Manage Event Forwarding - Administrator Guide - Cortex XDR - Cortex XSIAM - Cortex - Security Operations

Cortex XDR Pro Administrator Guide

Cortex XDR
Creation date
Last date published


This feature requires a Cortex XDR Pro license and an Event Forwarding add-on license. Only Administrators have access to this screen.

You can save your ingested, parsed data in an external location by exporting your logs to a bucket from where you can download them for two weeks.

The Event Forwarding page enables you to activate your Event Forwarding licenses and retrieve the path and credentials of your external storage destination. This page is available when you purchase the Event Forwarding add-on license.

Start forwarding event logs.

  1. Under SettingsConfigurationsData ManagementEvent Forwarding, activate the licenses in the Activation section.

    • Enable GB Event Forwarding to export parsed logs for XDR pro TB to an external SIEM for storage. This enables you to keep data in your own storage in addition to the Cortex XDR data layer, for compliance requirements and machine learning purposes. The exported logs are raw data, without any stories. Cortex XDR exports all the data without filtering or configuration options.

    • Enable Endpoints Event Forwarding to export raw endpoint data for Cortex XDR Pro EP and Cloud Endpoints.
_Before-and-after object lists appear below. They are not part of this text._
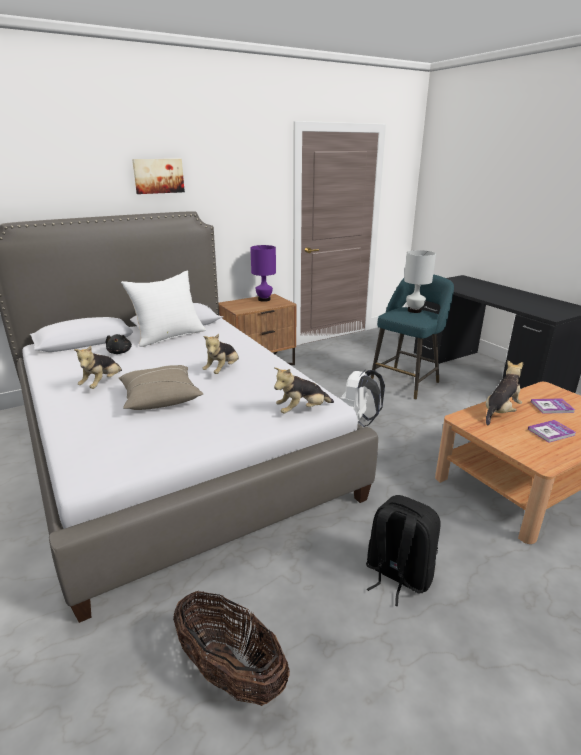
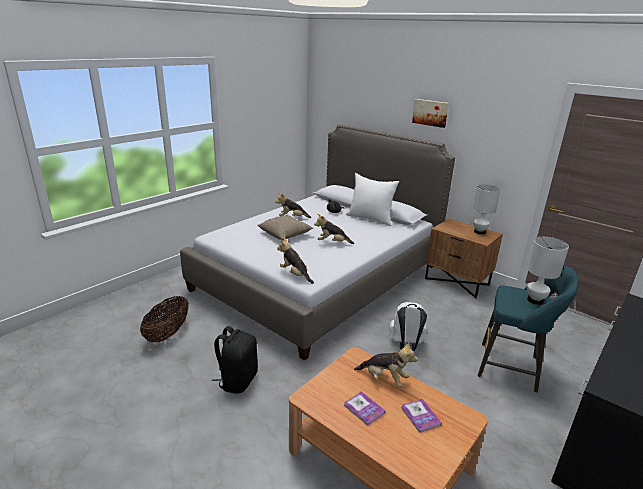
camera: 70 degrees right, 0 degrees up
(264, 299) = (479, 232): purple table lamp -> white table lamp

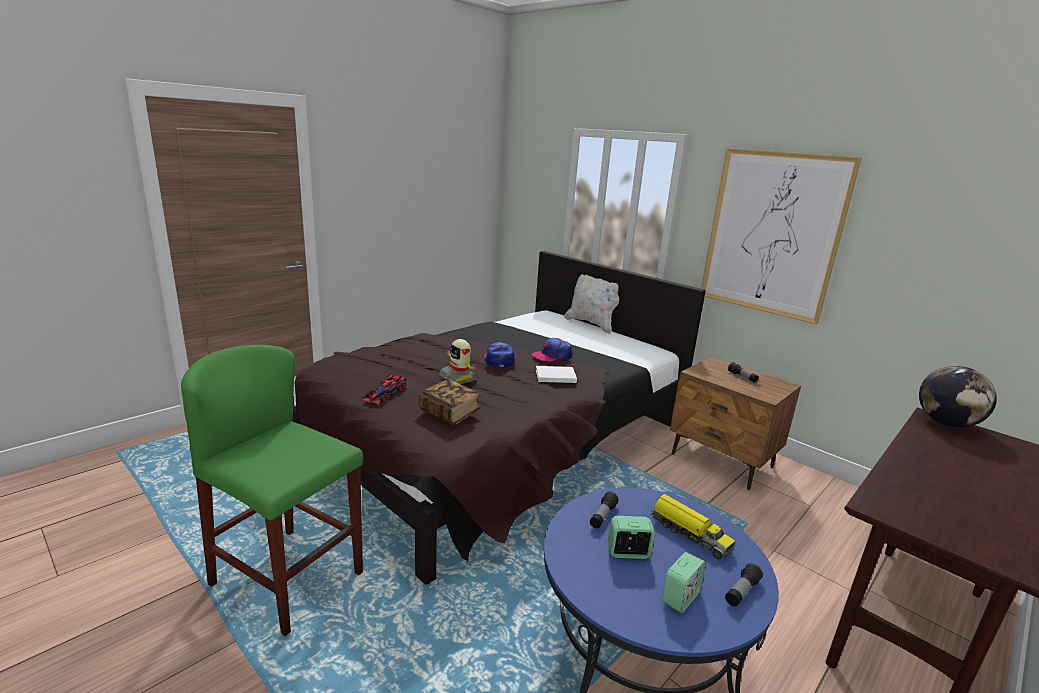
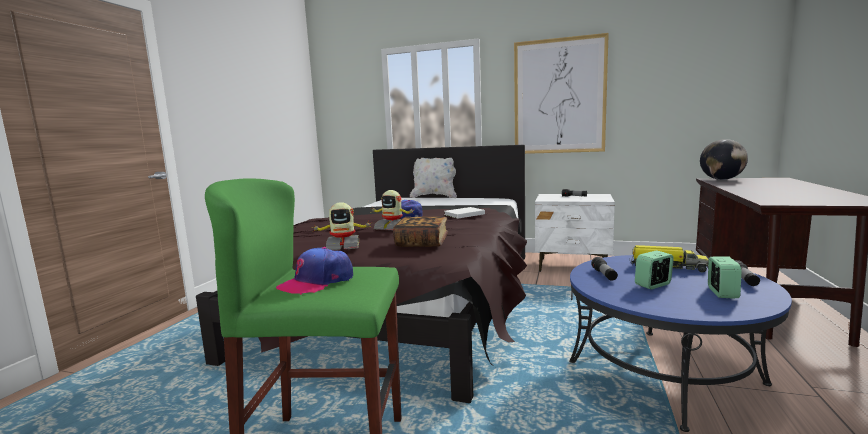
camera: 25 degrees left, 10 degrees down
(384, 393) = (343, 246): toy car -> toy robot
(552, 356) = (441, 208): cap -> cap (317, 282)
(722, 461) = (573, 266): brown nightstand -> white nightstand

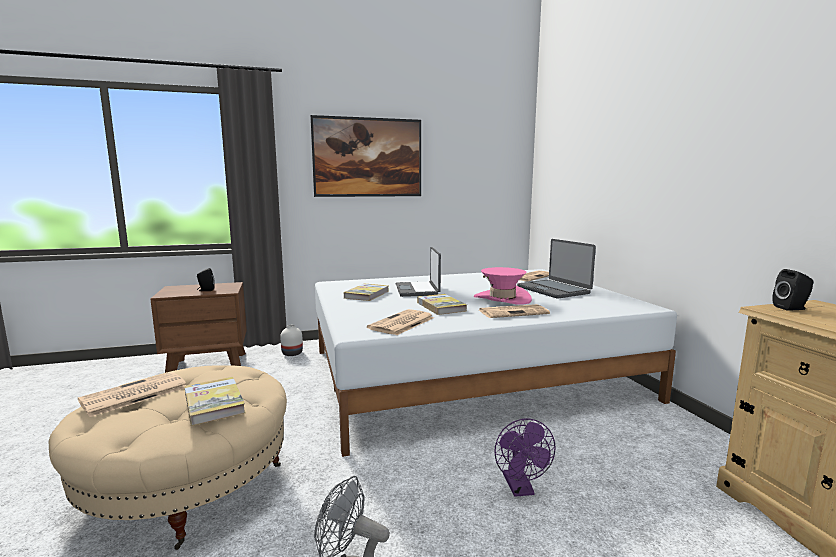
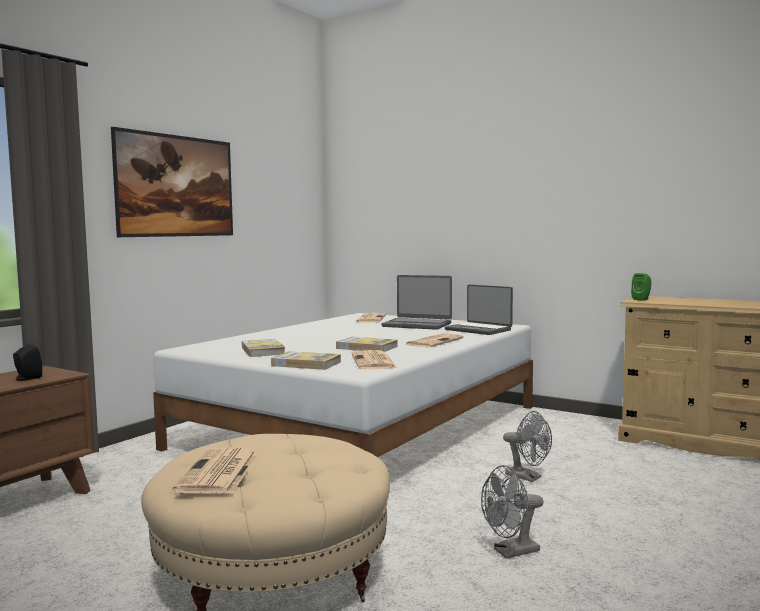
camera: 40 degrees left, 5 degrees down
(214, 403) = (323, 453): book -> book (306, 364)
(292, 353) = (123, 459): white vase -> none
(418, 290) = (302, 341): laptop -> laptop (479, 330)
(502, 299) = (397, 335): pink hat -> none
(520, 489) = (528, 477): purple fan -> grey fan
(792, 308) = (642, 299): black speaker -> green speaker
The exported logs are raw data, without any stories. Cortex XDR exports a subset of the endpoint data without filtering or configuration options.

  2. Save your selection.

  3. To retrieve the data, access GCP Cloud Storage through the Service Account.

    The Destination section displays the details of the Google Cloud Platform (GCP) bucket where your data is stored for 14 days. The data is compressed and saved as a line-delimited JSON gzip file.

    1. Copy the path displayed.

    2. Generate and download the Service Account JSON WEB TOKEN, which contains the access key. The token provides access to all your data stored in this bucket on the service account and must be saved in a safe place.

      If you need to regenerate your access token, Replace and download a new access token. This action invalidates your previous token.

    3. Using the path and the access key, retrieve your files manually or using an API.